ESRL Integrating Research and Technology Themes
Tropospheric Ozone and Air Quality
- Emissions, Chemistry and Transport
- Profiles, Long Range Transport and Trends
- Meteorological Processes and Model Evaluation
- Model Development
- Future Outlook
- Goal and Scope
This integrated activity addresses NOAA's strategic goals in air quality (and climate). Exposure to high concentrations of ozone, its precursors and co-pollutants adversely impacts public health and causes damage to sensitive ecosystems. In addition, tropospheric ozone is a climate forcing agent whose global impact appears to be increasing with time.
The scientific foci are as follows:
- Laboratory studies to elucidate chemical transformation mechanisms and to quantify kinetic, photochemical, and thermodynamic parameters needed in predictive models.
- Theoretical and modeling studies of the formation and distribution of ozone and its co-pollutants leading to an improved predictive capability.
- Integrated field studies to quantify and characterize atmospheric processes that control the formation and distribution of tropospheric ozone and its co-pollutants.
- Integrated assessments that link natural and man-made emissions to ambient levels of ozone and its co-pollutants to enable policy development and emission management strategies to benefit both air quality and climate.
- Development of prototype air quality forecast models and modeling techniques.
A complete understanding of ozone and its impact on air quality and climate requires a multidisciplinary approach described above and the combined resources and talents of several of the Boulder divisions. Carefully integrated measurement programs will provide data that will benefit both air quality and climate.
This integration will result in two outcomes that support NOAA's Strategic Plan:
Outcome 1: Decision-Makers will have the sound science they need to make well informed decisions. Ozone poses a complex and challenging problem for policy-makers. Integrated approaches that produce efficient and cost-effective policies are needed in both air quality and climate to offer win-win situations for air quality and climate.
Outcome 2: The Nation will have reliable and timely air quality forecast guidance. NOAA has just launched an initial operational ozone forecast capability for the Northeast. Plans are in place to extend those forecasts to the entire U.S. over the next few years. While the current ozone forecasts exhibit significant skill, it needs to be improved and the outlook needs to be extended from one to four days if we are to meet public needs. Improvement in forecast skill requires a careful evaluation of all components of the current operational models and the development and testing of improved approaches for future deployment. Improved forecasts will allow the Public to mitigate the impacts of adverse air quality.
- Earth System Research Laboratory
- Chemical Sciences Division: New in situ measurement methods, laboratory studies, intensive field studies, forecast model evaluation. Remote sensing of ozone and intensive studies of its accumulation, transport, and deposition in the context of process and model evaluation.
- Physical Sciences Division: Lower tropospheric physical process observations and analyses including continuous remote sensing and surface exchange process observations and diagnostics associated with the evaluation of model performance. Role of seasonal, interannual, and decadal climate variability on ozone concentrations and trends.

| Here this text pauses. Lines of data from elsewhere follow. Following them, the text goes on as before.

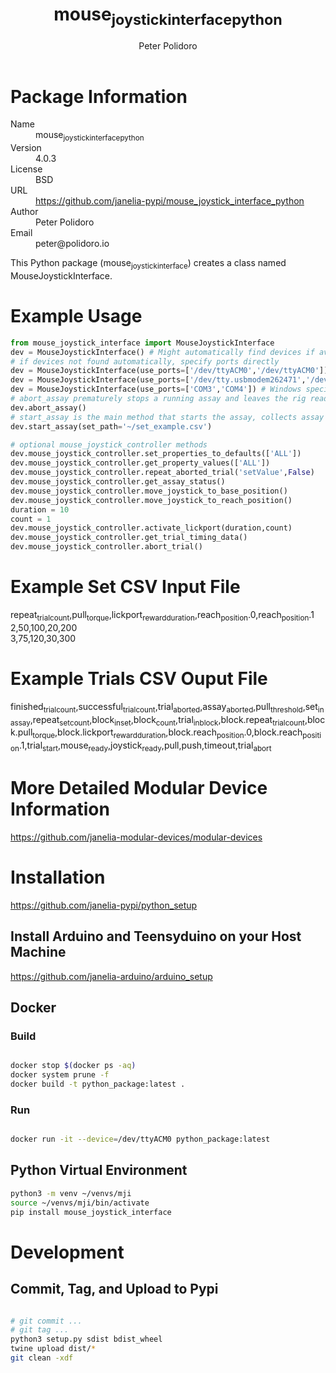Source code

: #+TITLE: mouse_joystick_interface_python
#+AUTHOR: Peter Polidoro
#+EMAIL: peter@polidoro.io

* Package Information
  - Name :: mouse_joystick_interface_python
  - Version :: 4.0.3
  - License :: BSD
  - URL :: https://github.com/janelia-pypi/mouse_joystick_interface_python
  - Author :: Peter Polidoro
  - Email :: peter@polidoro.io

  This Python package (mouse_joystick_interface) creates a class named
  MouseJoystickInterface.

* Example Usage


  #+BEGIN_SRC python
		from mouse_joystick_interface import MouseJoystickInterface
		dev = MouseJoystickInterface() # Might automatically find devices if available
		# if devices not found automatically, specify ports directly
		dev = MouseJoystickInterface(use_ports=['/dev/ttyACM0','/dev/ttyACM0']) # Linux specific ports
		dev = MouseJoystickInterface(use_ports=['/dev/tty.usbmodem262471','/dev/tty.usbmodem262472']) # Mac OS X specific ports
		dev = MouseJoystickInterface(use_ports=['COM3','COM4']) # Windows specific ports
		# abort_assay prematurely stops a running assay and leaves the rig ready to start a new assay
		dev.abort_assay()
		# start_assay is the main method that starts the assay, collects assay data, and saves data files
		dev.start_assay(set_path='~/set_example.csv')

		# optional mouse_joystick_controller methods
		dev.mouse_joystick_controller.set_properties_to_defaults(['ALL'])
		dev.mouse_joystick_controller.get_property_values(['ALL'])
		dev.mouse_joystick_controller.repeat_aborted_trial('setValue',False)
		dev.mouse_joystick_controller.get_assay_status()
		dev.mouse_joystick_controller.move_joystick_to_base_position()
		dev.mouse_joystick_controller.move_joystick_to_reach_position()
		duration = 10
		count = 1
		dev.mouse_joystick_controller.activate_lickport(duration,count)
		dev.mouse_joystick_controller.get_trial_timing_data()
		dev.mouse_joystick_controller.abort_trial()
  #+END_SRC

* Example Set CSV Input File

	#+BEGIN_VERSE
repeat_trial_count,pull_torque,lickport_reward_duration,reach_position.0,reach_position.1
2,50,100,20,200
3,75,120,30,300
	#+END_VERSE

* Example Trials CSV Ouput File

	#+BEGIN_VERSE
finished_trial_count,successful_trial_count,trial_aborted,assay_aborted,pull_threshold,set_in_assay,repeat_set_count,block_in_set,block_count,trial_in_block,block.repeat_trial_count,block.pull_torque,block.lickport_reward_duration,block.reach_position.0,block.reach_position.1,trial_start,mouse_ready,joystick_ready,pull,push,timeout,trial_abort
	#+END_VERSE

* More Detailed Modular Device Information

  [[https://github.com/janelia-modular-devices/modular-devices]]

* Installation

  [[https://github.com/janelia-pypi/python_setup]]

** Install Arduino and Teensyduino on your Host Machine

   [[https://github.com/janelia-arduino/arduino_setup]]

** Docker

*** Build

		#+BEGIN_SRC sh

			docker stop $(docker ps -aq)
			docker system prune -f
			docker build -t python_package:latest .

		#+END_SRC

*** Run

		#+BEGIN_SRC sh

			docker run -it --device=/dev/ttyACM0 python_package:latest

		#+END_SRC

** Python Virtual Environment

   #+BEGIN_SRC sh
		 python3 -m venv ~/venvs/mji
		 source ~/venvs/mji/bin/activate
		 pip install mouse_joystick_interface
   #+END_SRC

* Development

** Commit, Tag, and Upload to Pypi

   #+BEGIN_SRC sh

		 # git commit ...
		 # git tag ...
		 python3 setup.py sdist bdist_wheel
		 twine upload dist/*
		 git clean -xdf

   #+END_SRC
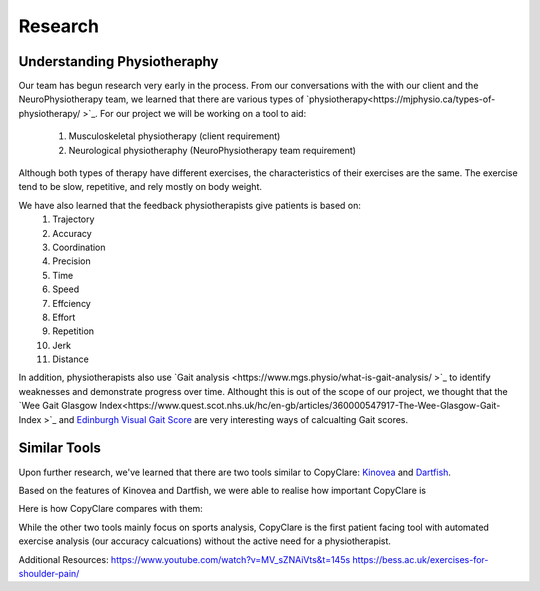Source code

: Research
========


Understanding Physiotheraphy
----------------------------

Our team has begun research very early in the process. From our conversations with the
with our client and the NeuroPhysiotherapy team, we learned that there are various
types of `physiotherapy<https://mjphysio.ca/types-of-physiotherapy/
>`_. For our project we will be working on a tool to aid:
   #. Musculoskeletal physiotherapy (client requirement)
   #. Neurological physiotheraphy (NeuroPhysiotherapy team requirement)

Although both types of therapy have different exercises, the characteristics of their exercises are
the same. The exercise tend to be slow, repetitive, and rely mostly on body weight.

We have also learned that the feedback physiotherapists give patients is based on:
    #. Trajectory
    #. Accuracy
    #. Coordination
    #. Precision
    #. Time
    #. Speed
    #. Effciency
    #. Effort
    #. Repetition
    #. Jerk
    #. Distance

In addition, physiotherapists also use `Gait analysis <https://www.mgs.physio/what-is-gait-analysis/
>`_ to identify weaknesses and demonstrate
progress over time. Althought this is out of the scope of our project, we thought that the
`Wee Gait Glasgow Index<https://www.quest.scot.nhs.uk/hc/en-gb/articles/360000547917-The-Wee-Glasgow-Gait-Index
>`_ and `Edinburgh Visual Gait Score <https://pubmed.ncbi.nlm.nih.gov/12724590/>`_ are
very interesting ways of calcualting Gait scores.

Similar Tools
-------------

Upon further research, we've learned that there are two tools similar to CopyClare:
`Kinovea <https://www.kinovea.org/>`_ and `Dartfish <https://www.dartfish.com/healthcare>`_.

Based on the features of Kinovea and Dartfish, we were able to realise how important CopyClare is

Here is how CopyClare compares with them:

.. image:: imgs/competitor-comparison.png
  :alt: Comparision of similar tools

While the other two tools mainly focus on sports analysis, CopyClare is the first patient
facing tool with automated exercise analysis (our accuracy calcuations) without the active
need for a physiotherapist.




Additional Resources:
https://www.youtube.com/watch?v=MV_sZNAiVts&t=145s
https://bess.ac.uk/exercises-for-shoulder-pain/
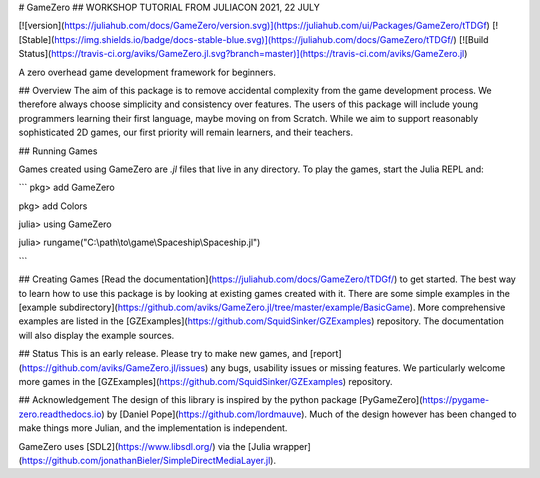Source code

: # GameZero
## WORKSHOP TUTORIAL FROM JULIACON 2021, 22 JULY

[![version](https://juliahub.com/docs/GameZero/version.svg)](https://juliahub.com/ui/Packages/GameZero/tTDGf)
[![Stable](https://img.shields.io/badge/docs-stable-blue.svg)](https://juliahub.com/docs/GameZero/tTDGf/)
[![Build Status](https://travis-ci.org/aviks/GameZero.jl.svg?branch=master)](https://travis-ci.com/aviks/GameZero.jl)

A zero overhead game development framework for beginners.

## Overview
The aim of this package is to remove accidental complexity from the game development process. We therefore always choose simplicity and consistency over features. The users of this package will include young programmers learning their first language, maybe moving on from Scratch. While we aim to support reasonably sophisticated 2D games, our first priority will remain learners, and their teachers.

## Running Games

Games created using GameZero are `.jl` files that live in any directory. 
To play the games, start the Julia REPL and:

```
pkg> add GameZero

pkg> add Colors

julia> using GameZero

julia> rungame("C:\\path\\to\\game\\Spaceship\\Spaceship.jl")

```

## Creating Games
[Read the documentation](https://juliahub.com/docs/GameZero/tTDGf/) to get started. The best way to learn how to use this package is by looking at existing games created with it. There are some simple examples in the [example subdirectory](https://github.com/aviks/GameZero.jl/tree/master/example/BasicGame). More comprehensive examples are listed in the [GZExamples](https://github.com/SquidSinker/GZExamples) repository. The documentation will also display the example sources. 

## Status
This is an early release. Please try to make new games, and [report](https://github.com/aviks/GameZero.jl/issues) any bugs, usability issues or missing features. We particularly welcome more games in the [GZExamples](https://github.com/SquidSinker/GZExamples) repository.

## Acknowledgement
The design of this library is inspired by the python package [PyGameZero](https://pygame-zero.readthedocs.io) by [Daniel Pope](https://github.com/lordmauve). Much of the design however has been changed to make things more Julian, and the implementation is independent.

GameZero uses [SDL2](https://www.libsdl.org/) via the [Julia wrapper](https://github.com/jonathanBieler/SimpleDirectMediaLayer.jl).
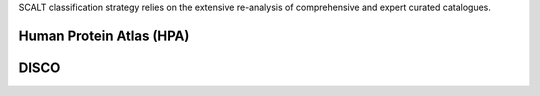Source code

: SCALT classification strategy relies on the extensive re-analysis of comprehensive and expert curated catalogues. 

Human Protein Atlas (HPA)
=========================


DISCO 
=====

- Global Monitoring Division: Vertical profiles of ozone and precursors, surface ozone trends in remote locations. Surface radiation standards and evaluation relevant to improved physical process parameterization.
- Global Systems Division: Development and evaluation of air quality forecast models.
- Geophysical Fluid Dynamics Lab: Development and testing of global chemical transport models, global air quality simulations and analysis.
- Air Resources Lab: Regional-scale model development for policy and forecasting applications, quantification of ozone deposition, intensive field studies
- NWS: Operational air quality forecasts
- NESDIS: Space-borne sensing and data sets of ozone and precursors. Global maps of biomass burning and gas flares.
- Weather and Water Strategic Plan. Calls on the Air Quality Program to "provide information to support effective air quality decision making" and " to improve accuracy of air quality prediction models", which includes the capability to forecast particulate matter concentration in 5-7 years. (Summary)
- NOAA Strategic Plan FY 2005 - FY 2010. Performance Objective: "Reduce uncertainty in climate projections through timely information on the forcings and feedbacks contributing to changes in the Earth's climate." (p. 8)
- Periodic regional assessments that identify causes of poor air quality and provide linkages with natural and man-made emission sources to provide policy options.
- Air Quality Research Subcommittee of the Committee on Environment and Natural Resources (CENR), chaired by NOAA provides an opportunity to integrate NOAA's efforts into the National air quality research enterprise.
- NARSTO a three-nation (Mexico, U.S., Canada) public/private partnership focused on using research to find solutions to air quality problems that plague North America. This group provides an opportunity to coordinate NOAA research with the needs and efforts of the private sector.
- EPA and State and local Air Quality Forecast - Air Management agencies.